> [Questions on the material]
A. Answer these from the Datastore pipeline text, one line each:
(i) What value is the key in the DoFn calculated from?
(ii) Which method of datastore is the generated key set in?
(iii) What namespace is given for the read in the command?
B. Carry on the Datastore pipeline text, picking up right after its last line.

In the DoFn the key is calculated based on the current timestamp in epoch. As this generated long value is almost distinct, it will be evenly distributed. The generated key is set in the setKey method of datastore. Each property is added to the makeValue method with excluding and including that particular property from indexing.

Read/Select Entity

java -jar firestore-crud-demo-0.0.1-SNAPSHOT.jar \ 
--runner=DataflowRunner --project=my-project \
--region=us-east1 --zone=us-east1-b \
--jobName=read-entities-datastore-write-avro-gcs \
--serviceAccount=datastore-crud-demo.iam.gserviceaccount.com \
--subnetwork=https://www.googleapis.com/compute/v1/projects/my-project/regions/us-east1/subnetworks/my-sub-net-001 \
--usePublicIps=false --workerMachineType=n1-standard-1 --numWorkers=1 --maxNumWorkers=3 \
--tempLocation=gs://demo-bucket/firestore_crud_demo/temp \
--datastoreOperation=read \
--datastoreReadGqlQuery='select * from person' \
--datastoreReadProjectId=my-project \
--datastoreReadNamespace=demo \
--outputWritePath=gs://demo-bucket/firestore_crud_demo/person

pipeline.apply("ReadFromDatastore", DatastoreIO.v1().read().withProjectId(options.getDatastoreReadProjectId()).withLiteralGqlQuery(options.getDatastoreReadGqlQuery()).withNamespace(options.getDatastoreReadNamespace())).apply("EntityToAvro", ParDo.of(new JsonToPojo()))

> [Records provided]
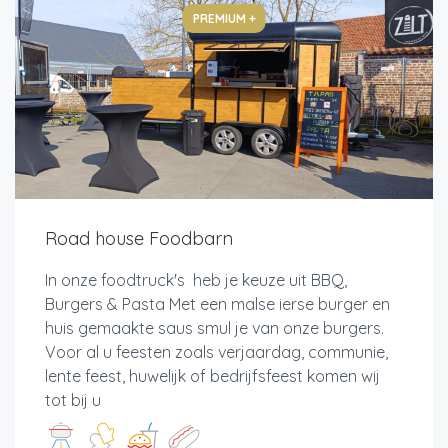
PREMIUM +
Road house Foodbarn
In onze foodtruck's heb je keuze uit BBQ,
Burgers & Pasta Met een malse ierse burger en
huis gemaakte saus smul je van onze burgers.
Voor al u feesten zoals verjaardag, communie,
lente feest, huwelijk of bedrijfsfeest komen wij
tot bij u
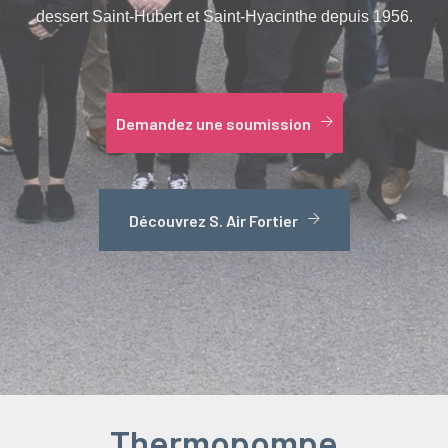
dessert Saint-Hubert et Saint-Hyacinthe depuis 1956.
Demandez une soumission
Découvrez S. Air Fortier
Thermopompe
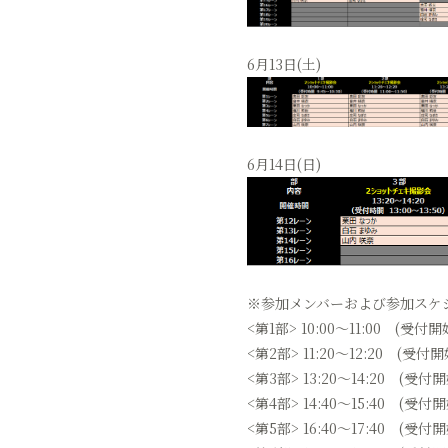
6月13日(土)
6月14日(日)
※参加メンバーおよび参加スケ
<第1部> 10:00〜11:00 (受付開
<第2部> 11:20〜12:20 (受付開
<第3部> 13:20〜14:20 (受付開
<第4部> 14:40〜15:40 (受付開
<第5部> 16:40〜17:40 (受付開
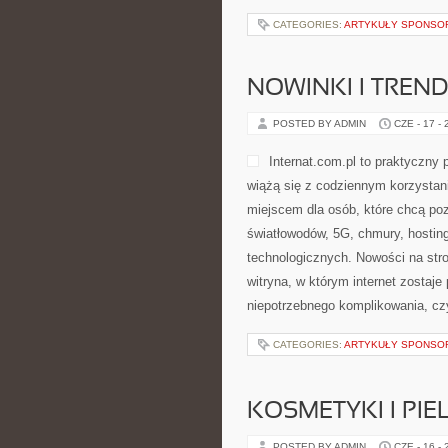
CATEGORIES:
ARTYKUŁY SPONS
NOWINKI I TREND
POSTED BY ADMIN
CZE - 17 -
Internat.com.pl to praktyczny 
wiążą się z codziennym korzystan
miejscem dla osób, które chcą poz
światłowodów, 5G, chmury, hosti
technologicznych. Nowości na stro
witryna, w którym internet zostaj
niepotrzebnego komplikowania, czy
CATEGORIES:
ARTYKUŁY SPONS
KOSMETYKI I PI
POSTED BY ADMIN
CZE - 16 -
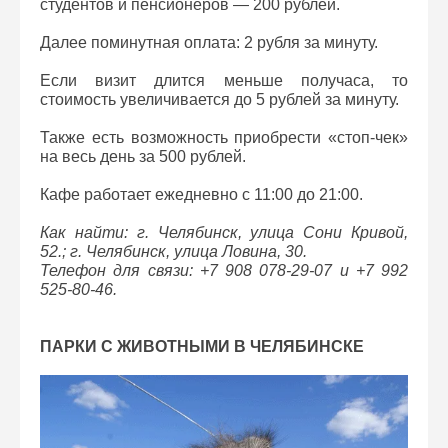
студентов и пенсионеров — 200 рублей.
Далее поминутная оплата: 2 рубля за минуту.
Если визит длится меньше получаса, то
стоимость увеличивается до 5 рублей за минуту.
Также есть возможность приобрести «стоп-чек»
на весь день за 500 рублей.
Кафе работает ежедневно с 11:00 до 21:00.
Как найти: г. Челябинск, улица Сони Кривой,
52.; г. Челябинск, улица Ловина, 30.
Телефон для связи: +7 908 078-29-07 и +7 992
525-80-46.
ПАРКИ С ЖИВОТНЫМИ В ЧЕЛЯБИНСКЕ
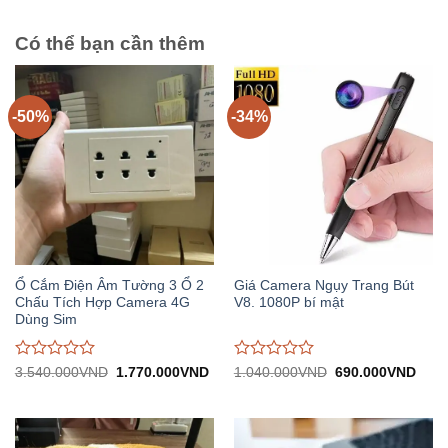
trên
trên
5
5
Có thể bạn cần thêm
-50%
-34%
Ổ Cắm Điện Âm Tường 3 Ổ 2
Giá Camera Ngụy Trang Bút
Chấu Tích Hợp Camera 4G
V8. 1080P bí mật
Dùng Sim
Được
Được
Giá
Giá
Giá
Giá
3.540.000
VND
1.770.000
VND
1.040.000
VND
690.000
VND
gốc:
hiện
gốc:
hiện
đánh
đánh
3.540.000VND.
tại:
1.040.000VND.
tại:
giá
giá
1.770.000VND.
690.
0
0
trên
trên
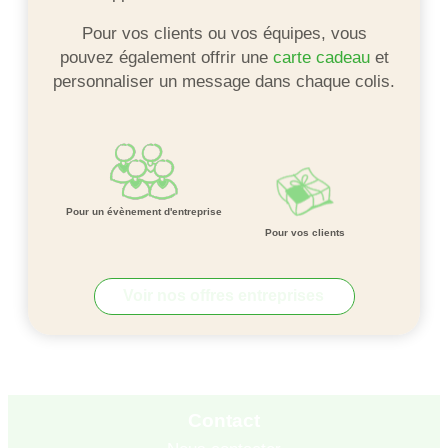
Pour vos clients ou vos équipes, vous
pouvez également offrir une
carte cadeau
et
personnaliser un message dans chaque colis.
Pour un évènement d'entreprise
Pour vos clients
Voir nos offres entreprises
Contact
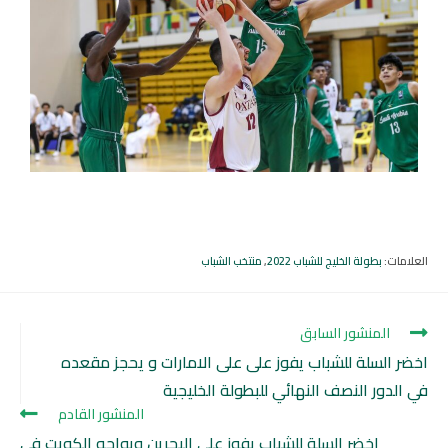
العلامات
:
بطولة الخليج للشباب 2022
,
منتخب الشباب
المنشور السابق
اخضر السلة للشباب يفوز على على الامارات و يحجز مقعده
في الدور النصف النهائي للبطولة الخليجية
المنشور القادم
اخضر السلة للشباب يفوز على البحرين ويواجه الكويت في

> [Expected responses]
A.
(i) The current timestamp in epoch.
(ii) The setKey method.
(iii) demo

B.
.setCoder(AvroCoder.of(Customer.class))
.apply("WriteToGCS", AvroIO.write(Customer.class).to(options.getOutputWritePath()).withSuffix(".avro"));

public class JsonToPojo extends DoFn<Entity, Person> {
    
    private static final long serialVersionUID = 100000786997L;
    private static final String PROPERTIES_FIELD = "properties";
    private static final String STRING_VALUE_FIELD = "stringValue";
    private EntityJsonPrinter entityJsonPrinter;
    
    @Setup
    public void setup() {
        entityJsonPrinter = new EntityJsonPrinter();
    }
    
    /**
    * Processes Datstore entity into json and then to pojo.
    * @throws JsonProcessingException
    * @throws JsonMappingException
    */
    @ProcessElement
    public void processElement(ProcessContext c) throws InvalidProtocolBufferException, JsonProcessingException {
    Entity entity = c.element();
    String entityJson = entityJsonPrinter.print(entity);
    ObjectMapper mapper = new ObjectMapper();
    JsonNode rootNode = mapper.readTree(entityJson);
    Person person = new Person();
    person.setName(rootNode.get(PROPERTIES_FIELD).get("name").get(STRING_VALUE_FIELD).toString().replace("\"", ""));
    person.setStatus(rootNode.get(PROPERTIES_FIELD).get("status").get(STRING_VALUE_FIELD).toString().replace("\"", ""));
    person.setDob(rootNode.get(PROPERTIES_FIELD).get("dob").get(STRING_VALUE_FIELD).toString().replace("\"", ""));
    
    c.output(person);
    }
}

Based on the GQL query passed during runtime, the entities are fetched from datastore, converted to json and then to avro as that was my requirement.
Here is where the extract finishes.